«В это время, — писал Менделеев, — я сошелся с Бекетовым. Это такой милый человек, такая славная голова, что, право, я мало знаю таких. Он познакомил меня со многими…» Ученик Зинина Николай Николаевич Бекетов, в ту пору профессор Харьковского университета, был увлечен физикохимией и путешествовал по Европе, слушая лекции Ф. Вёлера, Р. Бунзена, А. Сент-Клер-Девилля и других знаменитостей. Николай принадлежал к семейству, которому было суждено в недалеком будущем дать России Александра Блока. Личная и творческая судьба этого поэта будет, как известно, неразрывно связана с дочерью нашего, пока еще холостого и бездетного, стипендиата. А вот самому Николаю Николаевичу в дальнейшем предстояло сыграть в судьбе Менделеева скорее отрицательную роль. Во всяком случае, в более поздние годы Дмитрий Иванович таких восторженных оценок Николаю Бекетову уже не давал.
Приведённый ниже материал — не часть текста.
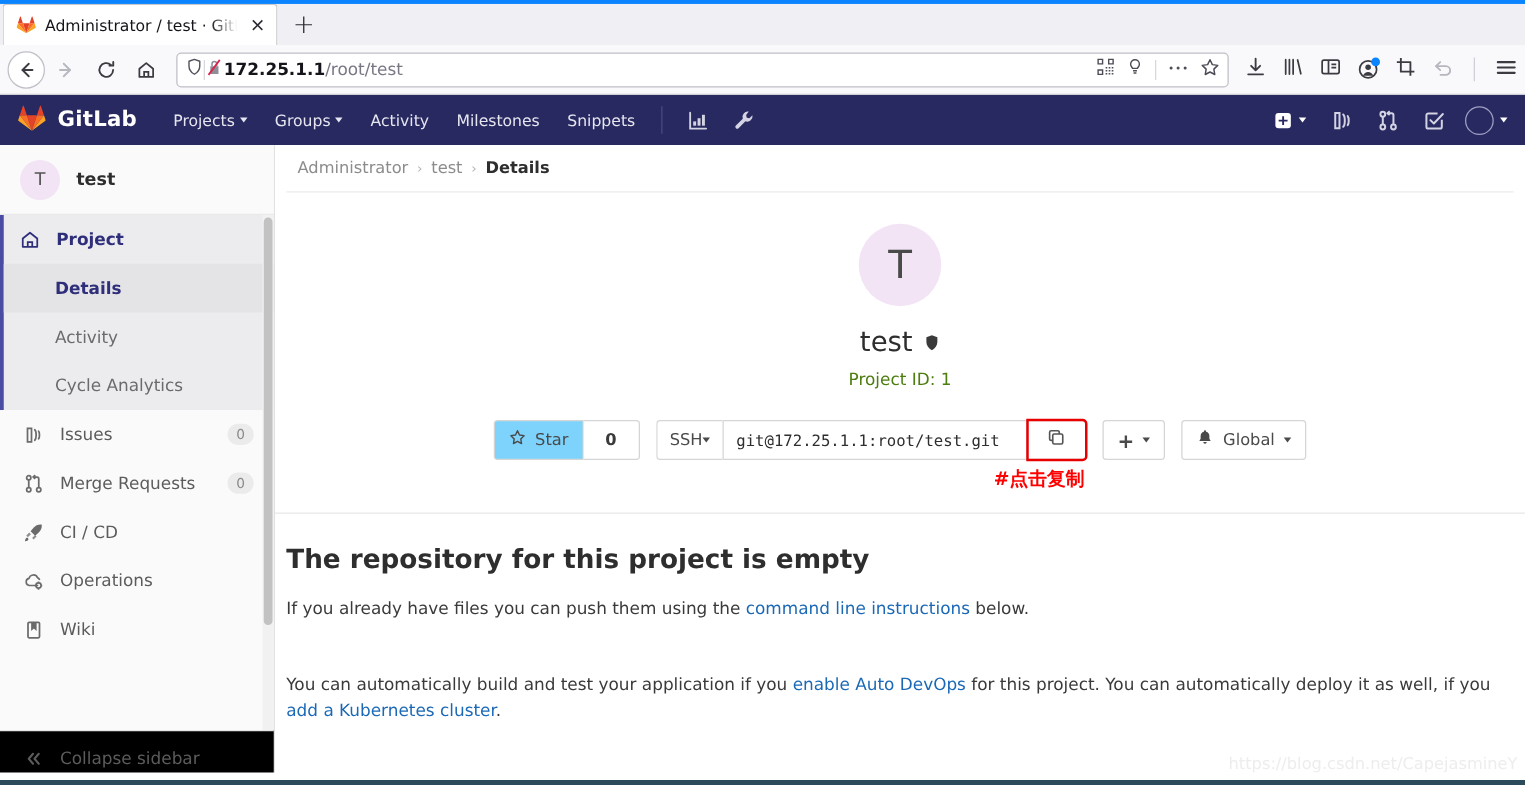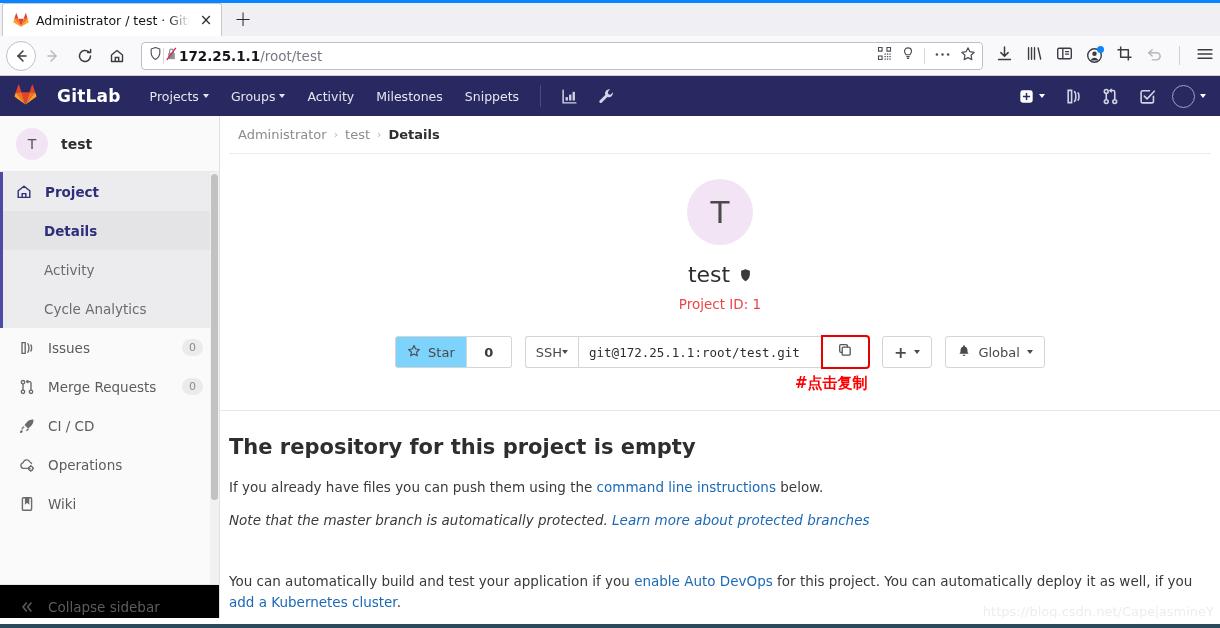--- a/index.html
+++ b/index.html
@@ -75,21 +75,21 @@
   .toolbar-icons { display: flex; align-items: center; gap: 13px; padding-left: 4px; color:#3b3b42;}
   .tb-sep { width:1px; height:19px; background:#cfcfd8; margin:0 3px; }
   .acct-dot{ position:absolute; right:-1px; top:-1px; width:7px; height:7px; border-radius:50%; background:#0a84ff; }
 
   
   .gl-header {
     height: 40px; background: #292961;
     display: flex; align-items: center; padding: 0 12px 0 14px;
     color: #fff;
   }
-  .gl-logo-wrap { display: flex; align-items: center; gap: 20px; margin-right: 18px; }
+  .gl-logo-wrap { display: flex; align-items: center; gap: 9px; margin-right: 18px; }
   .gl-logo-text { font-size: 17px; font-weight: 600; letter-spacing: .2px; }
   .gl-nav { display: flex; align-items: center; gap: 0; }
   .gl-nav-item {
     font-size: 12.5px; color: #e6e6f0; padding: 0 11px;
     display: flex; align-items: center; gap: 4px; height: 40px;
   }
   .caret { border-left:3.5px solid transparent; border-right:3.5px solid transparent;
            border-top:4px solid currentColor; display:inline-block; }
   .gl-divider { width: 1px; height: 22px; background: #4a4a80; margin: 0 10px; }
   .gl-icon-btn { padding: 0 10px; display: flex; align-items: center; color: #d3d3e4;}
@@ -173,21 +173,21 @@
   .proj-head { text-align: center; padding-top: 25px; }
   .proj-avatar-lg {
     width: 66px; height: 66px; border-radius: 50%; background: #f2e3f5;
     margin: 0 auto; display: flex; align-items: center; justify-content: center;
     font-size: 31px; color: #4a4a4a; font-weight: 400;
   }
   .proj-title {
     margin-top: 17px; font-size: 22px; color: #2e2e2e;
     display: flex; align-items: center; justify-content: center; gap: 9px;
   }
-  .proj-id { margin-top: 9px; font-size: 13.5px; color: #ef4444; }
+  .proj-id { margin-top: 9px; font-size: 13.5px; color: #4d7c0f; }
 
   
   .actionbar {
     display: flex; align-items: center; justify-content: center;
     gap: 13px; margin-top: 24px; position: relative;
   }
   .btn {
     height: 32px; border: 1px solid #d5d5d5; background: #fff;
     border-radius: 3px; display: flex; align-items: center; gap: 7px;
     padding: 0 11px; font-size: 13px; color: #4a4a4a;
@@ -648,23 +648,20 @@
 
     <div class="divider-row"></div>
 
     <div class="content">
       <div class="empty-title">The repository for this project is empty</div>
 
       <div class="p1">
         <span>If you already have files you can push them using the </span><a class="lnk" href="#">command line instructions</a><span> below.</span>
       </div>
 
-      <div class="p2">
-        <span>Note that the master branch is automatically protected. </span><a class="lnk" href="#">Learn more about protected branches</a>
-      </div>
 
       <div class="p3">
         <span>You can automatically build and test your application if you </span><a class="lnk" href="#">enable Auto DevOps</a><span> for this project. You can automatically deploy it as well, if you </span><a class="lnk" href="#">add a Kubernetes cluster</a><span>.</span>
       </div>
     </div>
 
     <div class="watermark">https://blog.csdn.net/CapejasmineY</div>
   </div>
 </div>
Но тогда, в Париже, они легко подружились. Бекетов познакомил Менделеева с только что занявшим кафедру органической химии в Ecole sup é rieure de pharmacie Пьером Эженом Марселеном Бертло, который тоже очень понравился Менделееву «простотой своей, своими оригинальными взглядами на вещи, своей начитанностью». Бертло станет автором открытия, что большинство органических соединений может быть получено синтетически, при помощи света, тепла, электричества и других известных агентов, а не при содействии таинственной «жизненной силы», как думали прежде. Он прославится также своей государственной деятельностью (будет министром просвещения Франции) и исследованием старинных древнегреческих манускриптов, посвященных алхимии.
У Менделеева в Париже состоялось и несколько других интересных знакомств. Но самым ярким оказалось впечатление из людей из парижской толпы. Каким бы он ни был умеренным в своих политических взглядах, как ни был далек от революционной патетики, но тогда, жарким летом 1859 года, написал в письме: «…блузники, рабочие Парижа — это для меня было новое племя, интересное во всех отношениях. Эти люди, заставившие дрожать королей и выгонявшие власть за властью, — поразительны: честны, читают много, изящны даже, поговорят о всем, живут настоящим днем — это истинные люди жизни, понимаешь, что встрепенутся толпы таких людей, так хоть кому будет жутко…» Попадись эти строки на глаза его бывшему директору и «отцу родному» Ивану Ивановичу Давыдову — мигом отозвали бы непутевого магистра обратно в Россию.
Российские власти совсем не зря демонизировали парижский воздух. Слишком много православного народа, начитавшись Вольтера («Отечество возможно только под добрым королем, под дурным же оно невозможно») и повинуясь внутреннему компасу, нашло здесь свою новую родину. Впрочем, одним из первых в XIX веке сделал попытку эмигрировать человек, уж точно Вольтера не читавший. Участник войны против Наполеона А. М. Баранович в своих записках «Русские солдаты во Франции в 1813–1814 гг.» рассказывает историю о русском солдате, надумавшем переменить подданство: «Полковника Засядко денщик, довольно смышленый, вздумал из-под ведомства военного освободиться и жить no-французски, пользоваться свободою, убеждая себя, что в настоящее время он не находится в России, под грозою, а в свободной земле, Франции; и в этом намерении совещевался с товарищами, как поступить в этом деле. И не ожидая их ответа, сам начал действовать, и, пришед к полковнику, сказал: «Отпустите меня! Я вам долее не слуга!» — «Как? Ты денщик: должен служить, как тебя воинский устав обязует!» — «Нет, г. полковник, теперь мы не в России, а в вольной земле, Франции, следовательно, должны ею (свободой) пользоваться, а не принужденностью!» …Об этой случайности полковник Засядко донес генералу Полторацкому, а тот, выслушав, просил объяснить эту случайность рапортом. Получив оный, генерал Полторацкий тотчас нарядил судную комиссию и денщика отдал под военный суд. Комиссия не замедлила решением его судьбы — обвинила его в дерзком посягательстве сделаться свободным французом и в подговоре своих товарищей к сему в противность воинских законов, и потому мнением своим положила: его, денщика, прогнать через 500 человек один раз шпицрутенами, что было исполнено в виду французов, дивившихся нашей дисциплинарии. И этим улучшилась субординация».